La procédure d'oubli de mot de passe indique le même message d'erreur.


----------



## Membre supprimé 1138547 (18 Février 2019)

Bonjour, 
Tu ne devrais pas laisser ton adresse mail lisible sur le forum, si tu peux encore, édite ton message et modifie 
A priori pas de problème chez Apple 
 https://www.apple.com/fr/support/systemstatus/
Que se passe t’il si tu ouvres une autre session et que tu tentes de te connecter


----------



## Locke (18 Février 2019)

Pour l'adresse email, en effet il vaut mieux ne pas la mettre, je viens de corriger.


----------



## EricM (18 Février 2019)

Locke a dit:


> Pour l'adresse email, en effet il vaut mieux ne pas la mettre, je viens de corriger.



Désolé, je n'avais pas vu


----------



## EricM (18 Février 2019)

Comment puis-je éditer le sujet pour modifier la seconde image ? Merci


----------



## Membre supprimé 1138547 (18 Février 2019)
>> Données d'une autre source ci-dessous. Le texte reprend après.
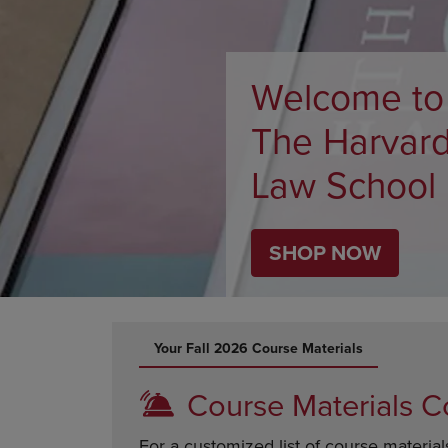
ARROW
TO
KEY
OPEN
TO
SUBMENU
OPEN
Welcome to
SUBMENU.
The Harvar
Law School
SHOP NOW
DISABLE CAROUSEL AUTOPLAY
Your Fall 2026 Course Materials
Course Materials C
For a customized list of course material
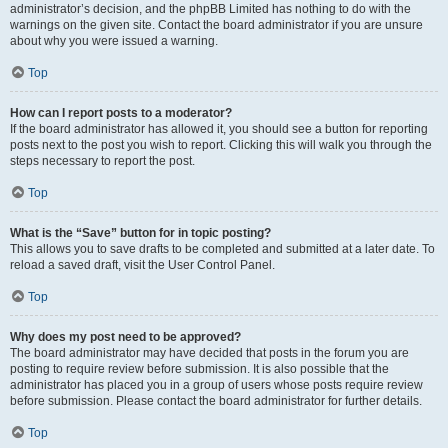
administrator’s decision, and the phpBB Limited has nothing to do with the
warnings on the given site. Contact the board administrator if you are unsure
about why you were issued a warning.
Top
How can I report posts to a moderator?
If the board administrator has allowed it, you should see a button for reporting
posts next to the post you wish to report. Clicking this will walk you through the
steps necessary to report the post.
Top
What is the “Save” button for in topic posting?
This allows you to save drafts to be completed and submitted at a later date. To
reload a saved draft, visit the User Control Panel.
Top
Why does my post need to be approved?
The board administrator may have decided that posts in the forum you are
posting to require review before submission. It is also possible that the
administrator has placed you in a group of users whose posts require review
before submission. Please contact the board administrator for further details.
Top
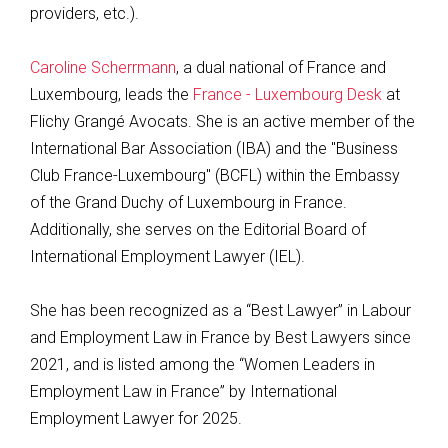
providers, etc.).
Caroline Scherrmann
, a dual national of France and
Luxembourg, leads the
France - Luxembourg Desk
at
Flichy Grangé Avocats. She is an active member of the
International Bar Association (IBA) and the "Business
Club France-Luxembourg" (BCFL) within the Embassy
of the Grand Duchy of Luxembourg in France.
Additionally, she serves on the Editorial Board of
International Employment Lawyer (IEL).
She has been recognized as a “Best Lawyer” in Labour
and Employment Law in France by Best Lawyers since
2021, and is listed among the “Women Leaders in
Employment Law in France” by International
Employment Lawyer for 2025.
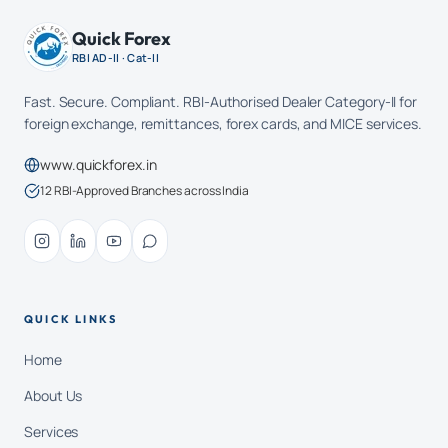
Quick Forex
RBI AD-II · Cat-II
Fast. Secure. Compliant. RBI-Authorised Dealer Category-II for
foreign exchange, remittances, forex cards, and MICE services.
www.quickforex.in
12 RBI-Approved Branches across India
QUICK LINKS
Home
About Us
Services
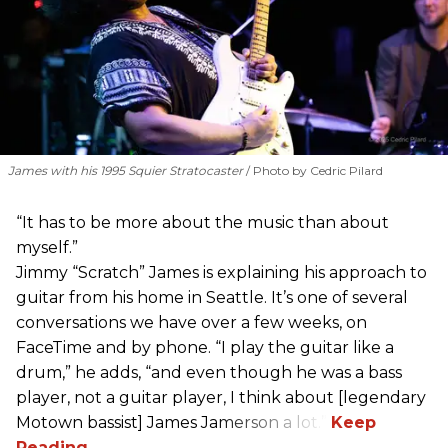
James with his 1995 Squier Stratocaster
Photo by Cedric Pilard
“It has to be more about the music than about
myself.”
Jimmy “Scratch” James is explaining his approach to
guitar from his home in Seattle. It’s one of several
conversations we have over a few weeks, on
FaceTime and by phone. “I play the guitar like a
drum,” he adds, “and even though he was a bass
player, not a guitar player, I think about [legendary
Motown bassist] James Jamerson a lot.”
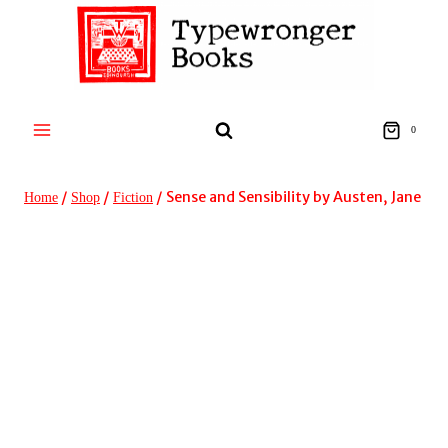
Skip
to
content
0
/
/
/
Sense and Sensibility by Austen, Jane
Home
Shop
Fiction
C’est fait, L’administrateur s’en est brillamment chargé.
Quid d’une autre session


----------



## EricM (18 Février 2019)

oyapoque a dit:


> C’est fait, L’administrateur s’en est brillamment chargé.
> Quid d’une autre session



Je dis ça car la seconde image n'est pas floutée, je n'ai pas la possibilité d'éditer le sujet pour le modifier.

Pareil pour la configuration d'un nouveau compte administrateur, bloqué lors la connexion au compte lors de l'ouverture.


----------



## Membre supprimé 1138547 (18 Février 2019)

Ah, oui , OK Locke n’a pas dû faire attention à la seconde photo. 
Tu ne peux éditer que pendant une durée restreinte après écriture du message, je pense que c’est trop tard mais un administrateur peut le faire.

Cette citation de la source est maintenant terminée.